═══ Text provided
The first thing is that I wouldn't trust the test results from dip stick tests. Those are all known for being very inaccurate and I have seen many people wipe out their entire tanks by using & trusting those things. You can't know what needs to be done unless you have accurate results. Is there any way to get ammonia, nitrite, nitrate, and pH readings from liquid test kits? Can your lfs test it with liquid kits and write down exact numbers for you? Or maybe a friend who has aquariums and liquid test kits could help you out?
I am still not understanding what the organic waste digester is, can you send me a link to the product online so I can see what it is, review the contents of it, etc? There should be no reason to add that kind of product if you are doing proper maintenance. There are a good number of those kinds of products on the market and most of them are very misunderstood. One example would be Easy Balance by Tetra. When that product first came out people began using it in place of water changes... which is not how it should be used and can crash a tank quickly if done so.
In answer to your question about high nitrates and fry, yes, high nitrates can cause issues for spawning any species of fish. A sick fish is not likely to reproduce, and poor water quality will kill newborn fish quickly.
Can you please explain to me the 2 - 3 minute and penny size rule? I am not familiar with that one.
In regards to salinity... with the species of fish you listed, salt is not something I would be suggesting you use regularly. All of the species you listed in the 30 gallon are sensitive to salt. If you can read salinity on a hydrometer or refractometer, that is way too much salt for most freshwater fishes. Salt can be used for medicinal purposes for the guppies if needed, (at this time I see no need) but I would not be dosing any salt into the 30 gallon.
══════
═══ Supplied material
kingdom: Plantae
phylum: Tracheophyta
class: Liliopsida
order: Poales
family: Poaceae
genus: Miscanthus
══════
## How to complete this task
Carry on the text on aquarium water quality from its final sentence. The data are separate material from the text on aquarium water quality.

## Answer to this task
It sounds to me like you have a lfs that is good with their sales techniques and at taking your money. I would strongly suggest you let their suggestions go in one ear and out the other from this point on. If they start to suggest chemical products to you, your first question to them should be "what does it do?" and your 2nd question should be "why do I need this?" Then, read the bottles! The majority of lfs employees know very little to nothing about the products they suggest to you. Their #1 priority is to take as much of your money as they can. A tank with issues will bring you back more often to spend money if you "trust" them to guide you through it, and unfortunately, too many people get caught in that kind of trap.
I will wait to find out about this organic waste digester (product and company name, a link to it online would be most helpful) and some accurate test results. Once we have that info to work with, then we can make some progress.
In the mean time, 25 - 30% water change each week, gravel vac every 3rd change. That is standard maintenance on most aquariums that are not over populated. Increasing the water changes to this will help, and slowing down feedings to once/day will help too.